Selected excerpt:

________________________

A. The Initial Decision to Sue

First, plaintiffs had colorable claims against the Iowa defendants. Again, before the suit, Liberty Drainage informed plaintiffs that Harry's Farm Tire installed the tire before the accident and that Sadler Power Train put the brakes on the truck in June before the accident. (Docs. 21-1, at 4; 21-6, at 1). Further, defendants SHG and CMA's answers also raised the Iowa defendants' negligence as an affirmative defense, asserting it “was the real, active and primary cause of the alleged injuries complained of in the Petition. The superseding, initiating, and intervening negligence is pleaded in bar of recovery by the Plaintiffs.” (Doc. 1-1, at 162, 597) (asserting CMA's Fifteenth Defense and SHG's Sixteenth Defense).

________________________

Listed records:

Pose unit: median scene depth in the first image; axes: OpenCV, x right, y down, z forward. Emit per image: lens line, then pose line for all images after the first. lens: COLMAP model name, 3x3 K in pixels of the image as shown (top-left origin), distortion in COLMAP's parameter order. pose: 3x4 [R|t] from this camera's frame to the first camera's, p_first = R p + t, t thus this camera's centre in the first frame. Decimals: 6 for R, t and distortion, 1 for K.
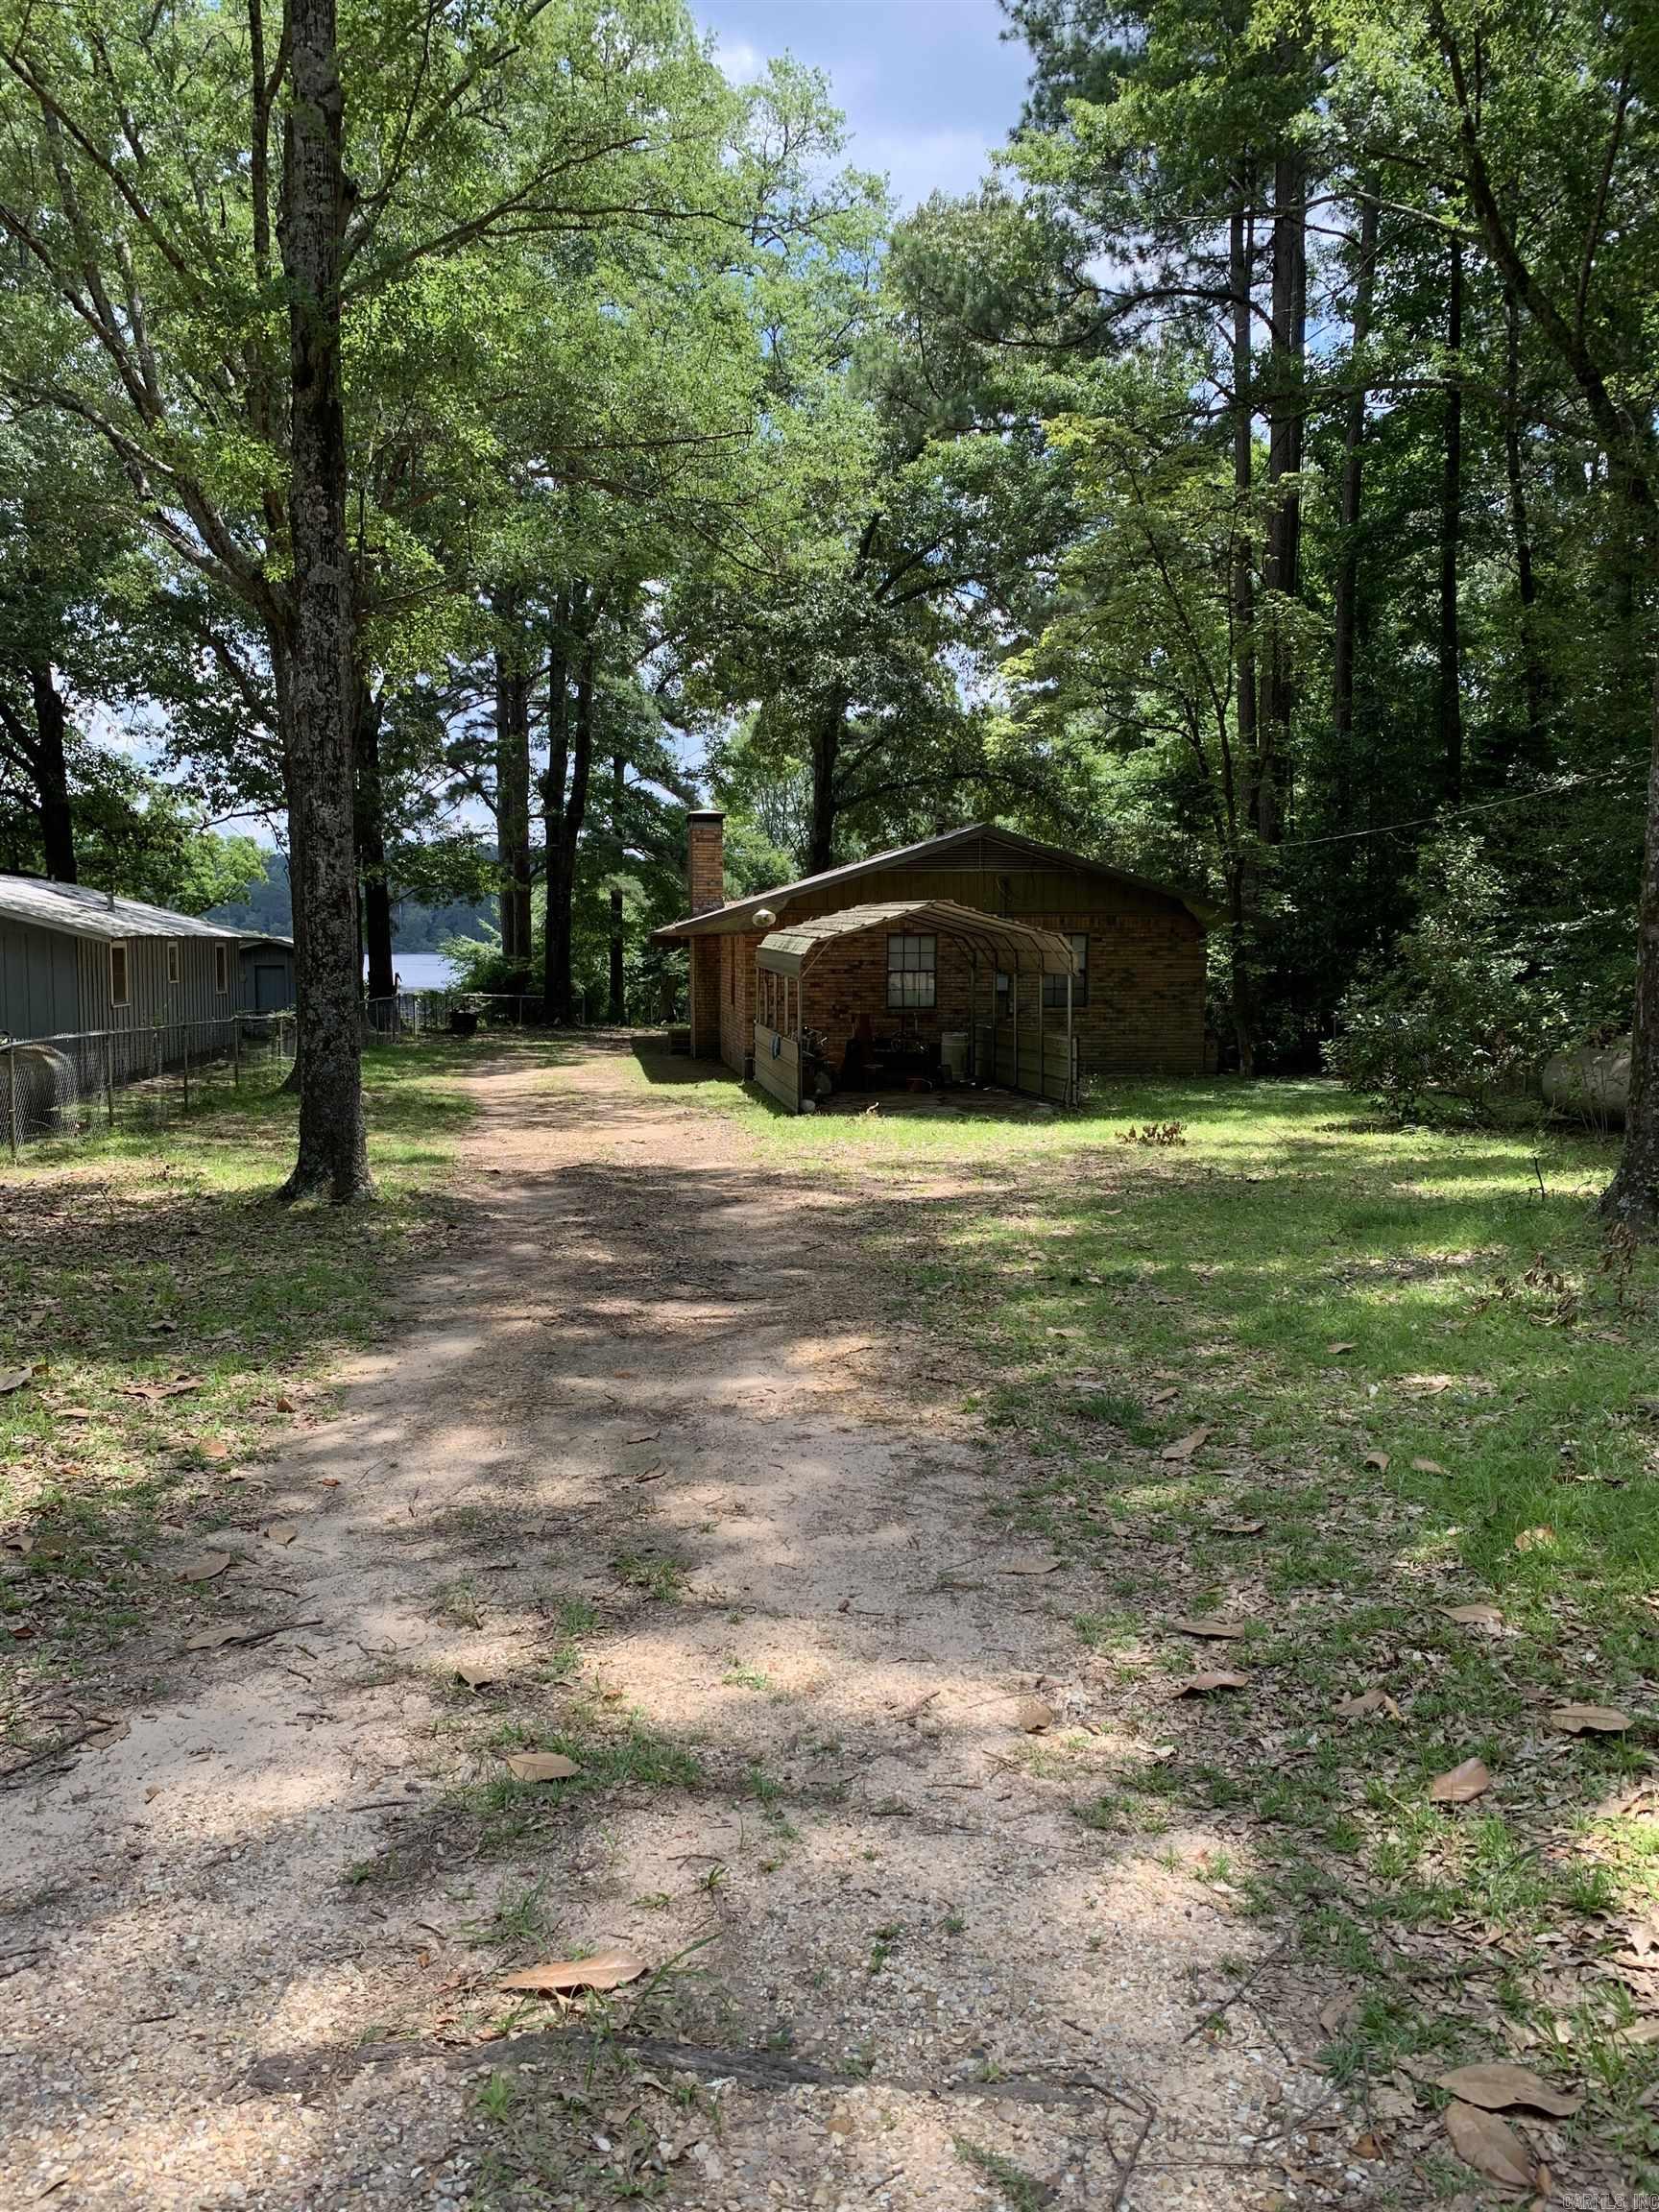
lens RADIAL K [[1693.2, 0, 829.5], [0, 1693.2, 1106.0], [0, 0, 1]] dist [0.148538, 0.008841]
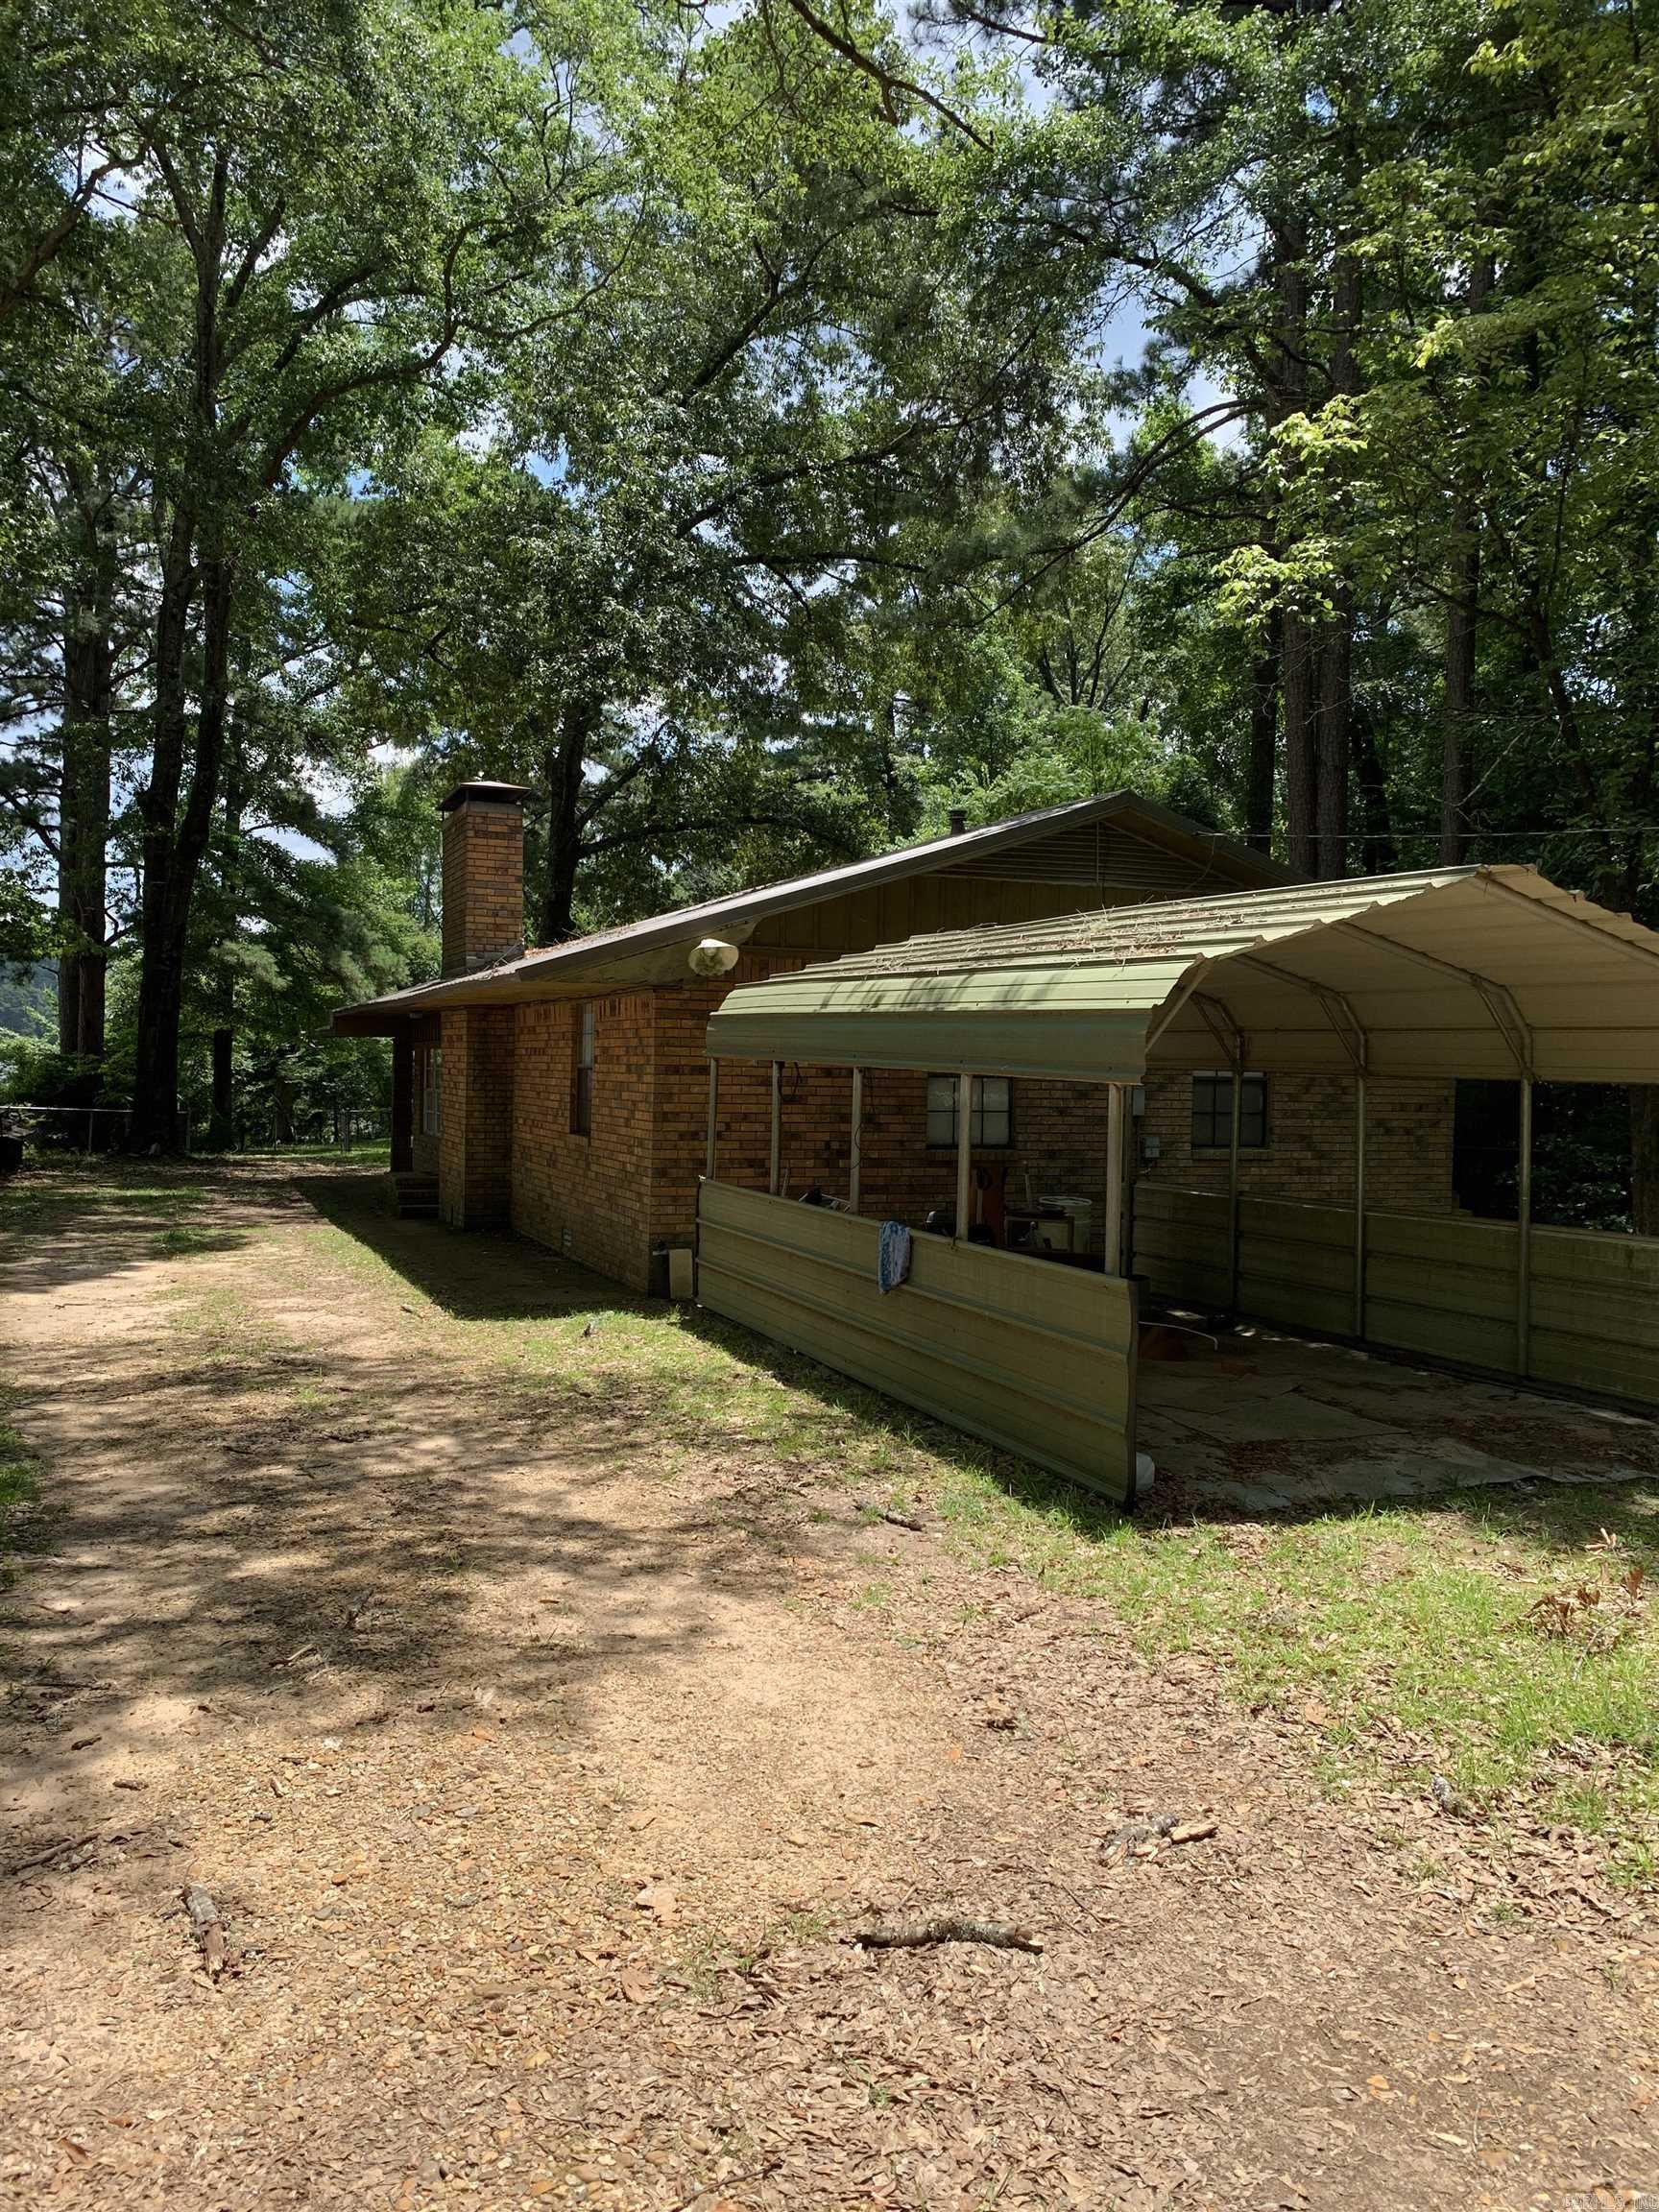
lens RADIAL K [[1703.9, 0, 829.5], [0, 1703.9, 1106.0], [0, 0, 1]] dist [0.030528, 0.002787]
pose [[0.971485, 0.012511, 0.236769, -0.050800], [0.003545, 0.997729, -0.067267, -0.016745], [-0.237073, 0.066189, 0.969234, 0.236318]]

________________________

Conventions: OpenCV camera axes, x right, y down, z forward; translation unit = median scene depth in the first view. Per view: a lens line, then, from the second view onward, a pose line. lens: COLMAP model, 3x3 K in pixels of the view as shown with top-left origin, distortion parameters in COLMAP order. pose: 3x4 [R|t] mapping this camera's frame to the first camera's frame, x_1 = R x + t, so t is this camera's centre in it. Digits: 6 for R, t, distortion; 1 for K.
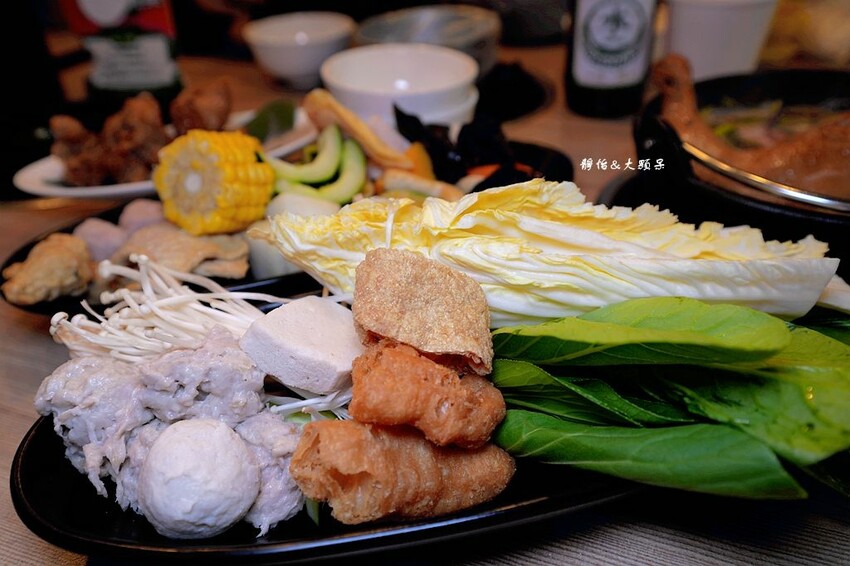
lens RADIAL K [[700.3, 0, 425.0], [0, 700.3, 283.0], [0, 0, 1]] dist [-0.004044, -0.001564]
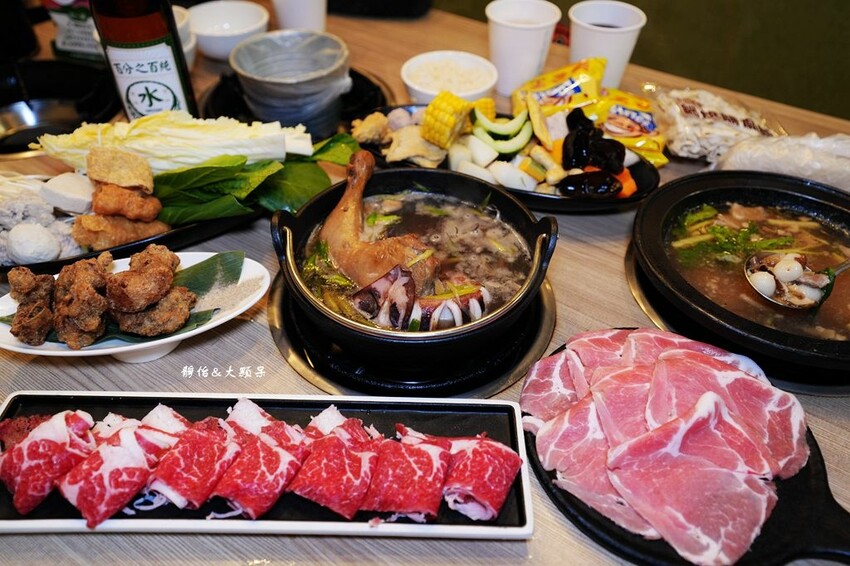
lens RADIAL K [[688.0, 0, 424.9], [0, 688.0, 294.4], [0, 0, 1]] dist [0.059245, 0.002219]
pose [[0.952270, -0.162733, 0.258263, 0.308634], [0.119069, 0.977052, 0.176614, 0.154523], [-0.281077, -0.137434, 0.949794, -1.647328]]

________________________

Work item A: In the passage on the initial decision to sue, which company put the brakes on the truck, and in what month?
Work item B: Extend the passage on the initial decision to sue with one further paragraph that picks up after its final sentence.

Your response A: Sadler Power Train, in June before the accident.

Your response B:
As for Sadler, the Court rejects defendants' argument that plaintiffs “do not explain what Sadler was supposed to have seen during the alleged inspection that would have caused Sadler to recommend that Liberty Drainage replace the tires.” (Doc. 23, at 11-12). Plaintiffs alleged defendant Sadler was liable for negligent inspection of the tire and vehicle because Sadler inspected the subject tire (Doc. 1-1, at 9) and then represented it could be safely used and would be fit for the ordinary purposes for which it was intended. (Id., at 25). Plaintiffs further asserted specific defects in the tire:

[a]t the time of the inspection . . . the subject tire was defective and unreasonably dangerous in that it had defects in both design and manufacture, in at least the following respects:
a. Inadequate bonding within the operative belt tire, which substantially and unreasonably increased the risks and incidence of tread separation;
b. An inner liner that was inadequate and unsafe for the ordinary purposes for which it was intended, which substantially and unreasonably increased the risks and incidence of tread separation; and c. In other respects currently unknown, but may be developed through the course of discovery.
(Doc. 1-1, at 25-26).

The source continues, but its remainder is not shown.